* **About this exercise**
Until you reach the line containing "Page size: 1241x1754.", reproduce each line of the listing exactly, please, and include that line as well.

* **Records for this task**
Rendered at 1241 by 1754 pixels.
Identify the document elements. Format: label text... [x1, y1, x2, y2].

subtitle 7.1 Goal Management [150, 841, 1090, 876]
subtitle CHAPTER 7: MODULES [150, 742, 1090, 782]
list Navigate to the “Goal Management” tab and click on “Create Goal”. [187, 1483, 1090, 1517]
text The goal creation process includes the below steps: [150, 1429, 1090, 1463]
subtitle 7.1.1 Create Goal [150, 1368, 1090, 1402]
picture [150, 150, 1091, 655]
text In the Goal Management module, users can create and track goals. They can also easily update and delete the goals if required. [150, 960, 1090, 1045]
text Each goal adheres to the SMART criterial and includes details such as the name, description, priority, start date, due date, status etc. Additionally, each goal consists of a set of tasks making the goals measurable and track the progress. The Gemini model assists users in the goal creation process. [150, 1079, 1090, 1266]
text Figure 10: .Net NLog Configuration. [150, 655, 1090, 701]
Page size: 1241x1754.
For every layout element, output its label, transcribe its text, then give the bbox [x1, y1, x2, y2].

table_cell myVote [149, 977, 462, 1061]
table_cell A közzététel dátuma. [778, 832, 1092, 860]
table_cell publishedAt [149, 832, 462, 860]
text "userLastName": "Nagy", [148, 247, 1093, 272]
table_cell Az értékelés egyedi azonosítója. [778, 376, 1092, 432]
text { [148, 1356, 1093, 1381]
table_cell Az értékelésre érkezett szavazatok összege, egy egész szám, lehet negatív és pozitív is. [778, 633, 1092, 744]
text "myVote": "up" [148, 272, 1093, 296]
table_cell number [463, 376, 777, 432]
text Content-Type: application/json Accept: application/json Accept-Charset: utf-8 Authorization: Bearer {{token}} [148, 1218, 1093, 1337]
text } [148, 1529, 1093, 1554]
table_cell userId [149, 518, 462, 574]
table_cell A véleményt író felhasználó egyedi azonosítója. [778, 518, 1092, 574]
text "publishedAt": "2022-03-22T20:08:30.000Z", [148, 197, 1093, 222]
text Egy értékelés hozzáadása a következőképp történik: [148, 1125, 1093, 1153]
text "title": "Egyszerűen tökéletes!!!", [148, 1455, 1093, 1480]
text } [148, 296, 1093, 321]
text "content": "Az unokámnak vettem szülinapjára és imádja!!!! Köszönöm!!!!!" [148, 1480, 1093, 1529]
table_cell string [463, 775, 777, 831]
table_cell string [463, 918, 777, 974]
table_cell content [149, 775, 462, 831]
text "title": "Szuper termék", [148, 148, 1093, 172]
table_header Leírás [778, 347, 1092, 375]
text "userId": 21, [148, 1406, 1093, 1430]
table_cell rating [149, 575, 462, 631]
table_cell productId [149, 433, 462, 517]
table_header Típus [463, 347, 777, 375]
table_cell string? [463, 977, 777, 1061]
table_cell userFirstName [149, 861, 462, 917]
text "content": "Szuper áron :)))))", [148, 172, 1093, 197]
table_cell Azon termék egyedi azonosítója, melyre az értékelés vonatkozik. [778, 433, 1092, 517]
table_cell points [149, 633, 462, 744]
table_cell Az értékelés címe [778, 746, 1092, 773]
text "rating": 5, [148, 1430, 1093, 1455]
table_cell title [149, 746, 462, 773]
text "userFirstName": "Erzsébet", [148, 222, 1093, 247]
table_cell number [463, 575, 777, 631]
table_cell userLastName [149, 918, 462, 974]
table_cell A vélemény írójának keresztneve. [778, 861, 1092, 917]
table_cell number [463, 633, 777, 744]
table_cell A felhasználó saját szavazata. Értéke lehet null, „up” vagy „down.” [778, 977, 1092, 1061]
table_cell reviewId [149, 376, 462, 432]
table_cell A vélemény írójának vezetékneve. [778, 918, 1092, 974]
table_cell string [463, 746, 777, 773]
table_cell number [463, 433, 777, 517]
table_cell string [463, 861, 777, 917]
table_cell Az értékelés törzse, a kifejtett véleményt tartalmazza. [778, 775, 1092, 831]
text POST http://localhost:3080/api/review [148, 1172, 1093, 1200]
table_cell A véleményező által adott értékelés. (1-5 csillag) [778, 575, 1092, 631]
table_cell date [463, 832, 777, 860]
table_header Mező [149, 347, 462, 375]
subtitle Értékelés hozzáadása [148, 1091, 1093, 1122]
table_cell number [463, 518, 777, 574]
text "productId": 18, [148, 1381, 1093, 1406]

* **Answer for the task**
Rendered at 1241 by 1754 pixels.
Identify the document elements. Format: label text... [x1, y1, x2, y2].

subtitle 7.1 Goal Management [150, 841, 1090, 876]
subtitle CHAPTER 7: MODULES [150, 742, 1090, 782]
list Navigate to the “Goal Management” tab and click on “Create Goal”. [187, 1483, 1090, 1517]
text The goal creation process includes the below steps: [150, 1429, 1090, 1463]
subtitle 7.1.1 Create Goal [150, 1368, 1090, 1402]
picture [150, 150, 1091, 655]
text In the Goal Management module, users can create and track goals. They can also easily update and delete the goals if required. [150, 960, 1090, 1045]
text Each goal adheres to the SMART criterial and includes details such as the name, description, priority, start date, due date, status etc. Additionally, each goal consists of a set of tasks making the goals measurable and track the progress. The Gemini model assists users in the goal creation process. [150, 1079, 1090, 1266]
text Figure 10: .Net NLog Configuration. [150, 655, 1090, 701]
Page size: 1241x1754.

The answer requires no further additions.